## WORK ITEM
Check every line of the data for the word "Rendered", and copy those that have it.

## EXTRACTED MATERIAL
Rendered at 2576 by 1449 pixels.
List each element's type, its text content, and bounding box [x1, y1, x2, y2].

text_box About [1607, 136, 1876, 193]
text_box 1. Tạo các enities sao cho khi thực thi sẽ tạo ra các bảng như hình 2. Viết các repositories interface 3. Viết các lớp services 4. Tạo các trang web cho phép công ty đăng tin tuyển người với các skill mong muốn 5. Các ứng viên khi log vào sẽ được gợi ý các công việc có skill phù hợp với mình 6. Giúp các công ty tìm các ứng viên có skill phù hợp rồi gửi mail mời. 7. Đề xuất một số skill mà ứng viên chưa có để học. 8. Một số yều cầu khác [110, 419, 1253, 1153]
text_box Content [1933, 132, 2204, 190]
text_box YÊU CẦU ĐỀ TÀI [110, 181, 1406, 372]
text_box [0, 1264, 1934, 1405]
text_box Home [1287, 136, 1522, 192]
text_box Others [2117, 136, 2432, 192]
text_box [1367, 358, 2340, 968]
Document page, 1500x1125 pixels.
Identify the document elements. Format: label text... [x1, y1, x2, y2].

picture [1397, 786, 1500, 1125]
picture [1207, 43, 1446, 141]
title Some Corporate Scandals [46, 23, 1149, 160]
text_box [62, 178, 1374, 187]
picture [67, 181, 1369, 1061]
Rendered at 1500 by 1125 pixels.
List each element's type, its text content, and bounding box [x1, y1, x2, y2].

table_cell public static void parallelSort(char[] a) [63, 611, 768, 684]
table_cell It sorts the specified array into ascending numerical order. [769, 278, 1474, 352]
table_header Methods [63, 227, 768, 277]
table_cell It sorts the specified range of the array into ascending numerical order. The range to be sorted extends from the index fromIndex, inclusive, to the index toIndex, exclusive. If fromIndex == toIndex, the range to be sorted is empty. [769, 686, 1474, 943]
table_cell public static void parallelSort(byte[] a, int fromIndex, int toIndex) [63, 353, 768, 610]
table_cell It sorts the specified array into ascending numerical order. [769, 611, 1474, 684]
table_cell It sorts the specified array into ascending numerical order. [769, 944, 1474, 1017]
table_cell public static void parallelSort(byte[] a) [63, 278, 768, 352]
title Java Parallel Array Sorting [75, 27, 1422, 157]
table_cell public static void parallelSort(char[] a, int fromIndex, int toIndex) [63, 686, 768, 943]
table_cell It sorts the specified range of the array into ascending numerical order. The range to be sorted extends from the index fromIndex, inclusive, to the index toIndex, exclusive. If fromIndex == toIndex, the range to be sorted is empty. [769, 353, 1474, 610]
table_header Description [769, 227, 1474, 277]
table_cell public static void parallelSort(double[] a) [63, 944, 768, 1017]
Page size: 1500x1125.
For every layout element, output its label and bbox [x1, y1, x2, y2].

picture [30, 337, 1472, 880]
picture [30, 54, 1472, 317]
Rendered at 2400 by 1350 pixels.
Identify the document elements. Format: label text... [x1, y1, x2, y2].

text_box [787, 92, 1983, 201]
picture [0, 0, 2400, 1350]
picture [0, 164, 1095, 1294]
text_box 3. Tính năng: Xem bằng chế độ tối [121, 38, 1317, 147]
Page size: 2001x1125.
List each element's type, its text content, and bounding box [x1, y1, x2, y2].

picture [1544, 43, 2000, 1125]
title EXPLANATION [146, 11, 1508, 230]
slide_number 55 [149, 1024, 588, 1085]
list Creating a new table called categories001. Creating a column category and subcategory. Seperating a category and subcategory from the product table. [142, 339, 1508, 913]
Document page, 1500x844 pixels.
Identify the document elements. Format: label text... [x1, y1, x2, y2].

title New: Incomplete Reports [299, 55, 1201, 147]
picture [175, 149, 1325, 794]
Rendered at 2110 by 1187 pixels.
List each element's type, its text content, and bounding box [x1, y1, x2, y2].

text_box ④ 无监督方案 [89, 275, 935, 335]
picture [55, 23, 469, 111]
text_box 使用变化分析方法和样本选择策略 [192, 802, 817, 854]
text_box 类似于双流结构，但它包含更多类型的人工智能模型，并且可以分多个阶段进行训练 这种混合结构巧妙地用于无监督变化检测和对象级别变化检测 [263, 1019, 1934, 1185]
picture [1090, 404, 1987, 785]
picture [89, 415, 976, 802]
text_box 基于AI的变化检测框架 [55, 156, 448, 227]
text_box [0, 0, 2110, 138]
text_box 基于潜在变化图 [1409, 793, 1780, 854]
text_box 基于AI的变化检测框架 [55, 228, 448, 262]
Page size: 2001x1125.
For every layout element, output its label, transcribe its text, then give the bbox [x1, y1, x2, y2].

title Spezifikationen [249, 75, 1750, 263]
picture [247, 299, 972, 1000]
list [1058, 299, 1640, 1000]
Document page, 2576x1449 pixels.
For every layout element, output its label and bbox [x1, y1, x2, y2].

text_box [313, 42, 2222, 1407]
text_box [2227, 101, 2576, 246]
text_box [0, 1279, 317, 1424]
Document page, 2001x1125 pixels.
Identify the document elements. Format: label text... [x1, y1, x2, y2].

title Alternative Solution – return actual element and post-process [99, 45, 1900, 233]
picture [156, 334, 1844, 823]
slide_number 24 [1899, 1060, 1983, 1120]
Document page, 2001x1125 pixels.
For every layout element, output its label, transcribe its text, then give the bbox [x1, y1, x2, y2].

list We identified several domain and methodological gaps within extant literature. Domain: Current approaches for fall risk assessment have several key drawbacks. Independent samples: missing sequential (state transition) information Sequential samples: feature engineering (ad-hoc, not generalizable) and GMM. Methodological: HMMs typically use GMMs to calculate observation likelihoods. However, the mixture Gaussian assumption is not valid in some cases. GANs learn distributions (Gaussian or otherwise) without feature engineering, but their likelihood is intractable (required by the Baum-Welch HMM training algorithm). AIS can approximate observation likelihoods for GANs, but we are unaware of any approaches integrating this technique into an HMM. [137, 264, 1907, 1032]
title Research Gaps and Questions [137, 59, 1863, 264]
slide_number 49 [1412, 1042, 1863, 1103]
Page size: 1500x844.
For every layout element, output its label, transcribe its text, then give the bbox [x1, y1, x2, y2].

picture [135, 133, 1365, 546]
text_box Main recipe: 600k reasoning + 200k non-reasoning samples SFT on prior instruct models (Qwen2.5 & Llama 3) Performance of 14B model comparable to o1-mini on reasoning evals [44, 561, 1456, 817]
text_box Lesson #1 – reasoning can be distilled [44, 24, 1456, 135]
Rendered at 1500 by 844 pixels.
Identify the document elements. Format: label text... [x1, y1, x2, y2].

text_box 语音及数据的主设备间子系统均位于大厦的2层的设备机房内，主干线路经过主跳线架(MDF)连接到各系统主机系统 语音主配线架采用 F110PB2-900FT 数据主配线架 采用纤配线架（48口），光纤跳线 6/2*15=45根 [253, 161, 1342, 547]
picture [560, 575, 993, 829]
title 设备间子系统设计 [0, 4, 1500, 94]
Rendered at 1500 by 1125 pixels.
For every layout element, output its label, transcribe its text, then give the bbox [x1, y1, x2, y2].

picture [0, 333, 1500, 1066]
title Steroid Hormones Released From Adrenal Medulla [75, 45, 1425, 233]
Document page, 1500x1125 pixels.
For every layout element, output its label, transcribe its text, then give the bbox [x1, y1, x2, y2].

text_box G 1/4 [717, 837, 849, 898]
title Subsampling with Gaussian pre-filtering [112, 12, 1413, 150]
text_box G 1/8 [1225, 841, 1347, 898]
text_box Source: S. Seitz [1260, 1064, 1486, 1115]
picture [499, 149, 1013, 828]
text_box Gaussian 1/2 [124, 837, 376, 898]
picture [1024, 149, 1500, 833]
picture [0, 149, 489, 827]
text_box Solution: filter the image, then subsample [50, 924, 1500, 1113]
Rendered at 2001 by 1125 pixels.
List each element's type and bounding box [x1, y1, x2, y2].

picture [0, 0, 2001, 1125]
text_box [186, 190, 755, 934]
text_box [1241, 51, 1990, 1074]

## OUTPUT FOR THIS TASK
Rendered at 2576 by 1449 pixels.
Rendered at 1500 by 1125 pixels.
Rendered at 2400 by 1350 pixels.
Rendered at 2110 by 1187 pixels.
Rendered at 1500 by 844 pixels.
Rendered at 1500 by 1125 pixels.
Rendered at 2001 by 1125 pixels.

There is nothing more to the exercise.